Adults could mostly fend for themselves, but children were needed to help with menial tasks and moving things between houses. Jessica’s best friend Rosie was a food-bringer. Tammy emptied refuse buckets. There wasn’t running water anymore, so her cousin Lincoln had been a water-fetcher for the bathing unit—until he’d lost his own sight last spring. Storytelling was a pretty cushy job, but it did have its drawbacks, like having to recite pornography aloud to grown men.
“I can handle this,” said Tyler. He set his bag down, careful not to put it in the well-trodden path in the carpet.
“Oh, bless you,” said Frank.
“Thanks,” said Jessica. She retreated into an unused bedroom. It used to not bother her. Like the other children, she’d laughed at the lurid depictions of people exploring every inch of each other. But lately, she’d found it… interesting. It was still gross, sure, but it was also a little exciting. And that terrified her.
It meant she was becoming a woman. An adult. She was twelve already. How many months could she have left before menarche, when age and the sickness would rob her of her sight as well? Before she entered the sixty-year night. She could ask for time—time to try and take in the world, so she would have something to remember before her world collapsed into darkness.
But she wouldn’t ask. No one ever did. There was too much to do, just to keep what was left of civilization from falling apart.
So instead she took in the room. The air tasted like dust. The curtains were yellow and moth-eaten. They barely kept out any light—not that it mattered. The floor was littered with tiny black flecks, the bodies of unfortunate tree roaches, or perhaps black mold. Or were they really on the floor at all? Maybe those were the splotches in her vision. She shook her head and looked around. The flecks were still on the floor. Good.
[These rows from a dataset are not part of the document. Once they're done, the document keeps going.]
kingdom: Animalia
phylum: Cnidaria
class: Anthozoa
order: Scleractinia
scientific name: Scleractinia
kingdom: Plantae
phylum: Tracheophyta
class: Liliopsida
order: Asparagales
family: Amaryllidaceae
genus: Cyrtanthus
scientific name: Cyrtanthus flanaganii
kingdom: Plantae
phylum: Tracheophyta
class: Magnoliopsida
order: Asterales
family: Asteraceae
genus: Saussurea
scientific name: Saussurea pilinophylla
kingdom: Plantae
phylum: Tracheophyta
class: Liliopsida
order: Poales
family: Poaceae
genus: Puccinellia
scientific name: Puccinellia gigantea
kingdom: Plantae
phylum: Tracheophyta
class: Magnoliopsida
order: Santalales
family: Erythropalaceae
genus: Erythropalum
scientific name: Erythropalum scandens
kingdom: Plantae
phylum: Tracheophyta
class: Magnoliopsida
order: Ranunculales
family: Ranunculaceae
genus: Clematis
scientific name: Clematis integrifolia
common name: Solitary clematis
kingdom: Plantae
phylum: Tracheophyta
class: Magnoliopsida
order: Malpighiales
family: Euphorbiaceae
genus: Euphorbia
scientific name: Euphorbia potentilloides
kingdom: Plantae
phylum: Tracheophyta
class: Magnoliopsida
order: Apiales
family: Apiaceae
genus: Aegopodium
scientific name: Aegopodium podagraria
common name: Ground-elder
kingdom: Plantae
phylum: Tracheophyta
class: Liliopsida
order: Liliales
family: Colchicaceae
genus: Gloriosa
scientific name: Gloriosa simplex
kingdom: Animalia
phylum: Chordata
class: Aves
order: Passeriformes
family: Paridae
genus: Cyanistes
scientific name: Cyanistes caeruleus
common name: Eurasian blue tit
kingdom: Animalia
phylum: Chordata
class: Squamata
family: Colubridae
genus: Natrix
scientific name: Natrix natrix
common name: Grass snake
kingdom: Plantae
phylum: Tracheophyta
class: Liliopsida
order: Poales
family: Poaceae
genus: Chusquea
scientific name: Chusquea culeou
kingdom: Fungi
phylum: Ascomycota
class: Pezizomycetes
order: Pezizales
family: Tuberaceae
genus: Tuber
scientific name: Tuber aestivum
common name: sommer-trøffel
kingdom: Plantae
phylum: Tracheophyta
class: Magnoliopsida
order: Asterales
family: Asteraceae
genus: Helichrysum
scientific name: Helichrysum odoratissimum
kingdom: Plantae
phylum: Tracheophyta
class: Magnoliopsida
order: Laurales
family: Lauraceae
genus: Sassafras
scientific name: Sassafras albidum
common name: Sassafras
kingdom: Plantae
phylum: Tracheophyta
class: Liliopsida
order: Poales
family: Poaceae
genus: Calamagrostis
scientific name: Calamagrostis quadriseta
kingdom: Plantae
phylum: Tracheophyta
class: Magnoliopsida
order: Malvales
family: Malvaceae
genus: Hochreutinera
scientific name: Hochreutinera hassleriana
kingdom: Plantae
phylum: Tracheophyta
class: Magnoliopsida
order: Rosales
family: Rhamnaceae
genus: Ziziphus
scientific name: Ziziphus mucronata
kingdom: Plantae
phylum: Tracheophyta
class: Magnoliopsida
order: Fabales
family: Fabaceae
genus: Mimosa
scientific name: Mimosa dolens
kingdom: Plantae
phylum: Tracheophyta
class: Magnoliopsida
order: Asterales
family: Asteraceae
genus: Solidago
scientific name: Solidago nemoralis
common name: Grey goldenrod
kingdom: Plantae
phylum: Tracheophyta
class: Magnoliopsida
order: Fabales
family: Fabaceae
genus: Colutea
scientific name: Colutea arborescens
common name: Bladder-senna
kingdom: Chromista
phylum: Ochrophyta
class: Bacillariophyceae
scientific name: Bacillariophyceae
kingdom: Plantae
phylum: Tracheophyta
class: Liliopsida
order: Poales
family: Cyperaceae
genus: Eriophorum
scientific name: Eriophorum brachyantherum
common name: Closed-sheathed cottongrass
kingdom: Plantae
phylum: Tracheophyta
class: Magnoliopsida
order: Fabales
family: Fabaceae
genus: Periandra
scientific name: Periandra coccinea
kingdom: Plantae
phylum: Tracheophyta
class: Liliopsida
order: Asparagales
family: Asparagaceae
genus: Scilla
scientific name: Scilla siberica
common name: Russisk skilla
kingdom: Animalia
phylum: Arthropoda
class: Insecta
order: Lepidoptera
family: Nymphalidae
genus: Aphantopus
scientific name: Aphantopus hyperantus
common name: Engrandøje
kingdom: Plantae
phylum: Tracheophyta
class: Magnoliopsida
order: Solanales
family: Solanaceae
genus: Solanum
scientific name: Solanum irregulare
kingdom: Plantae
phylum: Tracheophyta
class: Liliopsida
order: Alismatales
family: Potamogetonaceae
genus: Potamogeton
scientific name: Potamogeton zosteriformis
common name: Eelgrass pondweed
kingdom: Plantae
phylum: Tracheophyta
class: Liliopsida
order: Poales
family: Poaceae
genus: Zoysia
She could hear noises from the other room. Tyler’s voice—uncharacteristically harsh for such a young boy—and something else. She couldn’t place it.
The room had a radio in it. So this was an old house—old enough to have once had working electricity. Supposedly the radios were boxes that talked and sang to you. If those ever worked again, that could free up some time for herself and the other entertainers. And she had so little time left.
Soon she’d see the splotches. Then her eyes would bleed. She’d be kept in quarantine while her eyes became decayed husks and shriveled black. During that time, she’d learn Braille and practice walking with a cane to get around. She’d be in temporary housing for a few years until she married. She’d try to find someone with a nice voice, and they’d try to have children, and maybe—just maybe—those children wouldn’t lose their sight. But deep down, she knew they would. Everyone did.
More noise from the other room. Was that… sobbing? What was Tyler doing? She strained to hear his voice. “…bleeding, scarring, and necrosis below the macula…” he was saying.
Jessica ran into the living room and found Tyler reciting from a scrap of the CDC sheet on the disease. Frank’s head shook in his hands.
“What are you doing?” she asked.
“I’m reading him a story,” said Tyler.
“You little monster,” Jessica seethed. “What’s the matter with you? You think he doesn’t know what he’s been through? You think he wants to be reminded.”
“No,” said Frank. “The boy’s right. I needed to be reminded.” He raised his head and faced Jessica, empty black pits of eyes pointed right at her. “I needed to be reminded of what you’re about to go through.”
A wave of fear passed through Jessica’s entire body. Then anger. She nearly lost her footing but managed to keep it.
“Tyler,” she said. “Leave us.”
“Jess, I was—”
“Leave us,” she said, more forcefully.
“I’m protecting you,” he said.
“You can’t,” said Jessica. “Now go.”
Tyler picked up his bag.
Jessica picked her book.
“The Gentleman Lies, by Francis Armore,” she began.